Troca de Informações e Exclusão Global

A Oxfam destaca que, embora o sistema de Troca Automática de Informações (AEOI) tenha contribuído para reduzir a parcela de riqueza não tributada no exterior nos últimos anos, seu alcance é limitado. A maioria dos países do Sul Global está excluída desse sistema, o que agrava a urgência por mais recursos fiscais nessas nações.

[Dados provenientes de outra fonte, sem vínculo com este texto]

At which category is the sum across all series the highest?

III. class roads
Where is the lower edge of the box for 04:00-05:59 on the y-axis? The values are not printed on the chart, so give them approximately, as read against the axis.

“A maioria dos países do Sul Global está excluída do sistema de Troca Automática de Informações (AEOI, na sigla em inglês), apesar da necessidade urgente de receita tributária”, aponta a organização. Pesquisadores associam o AEOI à diminuição da proporção de riqueza offshore não tributada recentemente.

Arquitetura Global de Proteção a Fortunas

Viviana Santiago, diretora executiva da Oxfam Brasil, ressaltou a persistência de um cenário global que favorece grandes fortunas. “O que os Panama Papers revelaram há dez anos continua atual no Brasil: há uma arquitetura global que protege grandes fortunas enquanto a maioria da população paga proporcionalmente mais impostos. Justiça fiscal passa necessariamente por tributar os super-ricos”, declarou Santiago em nota.

A declaração reforça a crítica de que o sistema tributário internacional, em muitos aspectos, beneficia os mais abastados, enquanto sobrecarrega a classe média e os mais pobres. A concentração de riqueza em paraísos fiscais é vista como um obstáculo fundamental para a redução da desigualdade e para o financiamento de políticas sociais e de desenvolvimento.

Impacto no Brasil e no Norte de Minas

No contexto brasileiro, a situação exposta pela Oxfam levanta questionamentos sobre a equidade do sistema tributário nacional. A evasão fiscal e a concentração de capital em jurisdições com baixa tributação privam o país de recursos que poderiam ser direcionados para áreas como saúde, educação e infraestrutura, especialmente em regiões como o Norte de Minas. A busca por justiça fiscal no Brasil passa, inevitavelmente, pela discussão sobre a tributação de grandes fortunas e grandes patrimônios, um debate que ganha força com relatórios como o da Oxfam.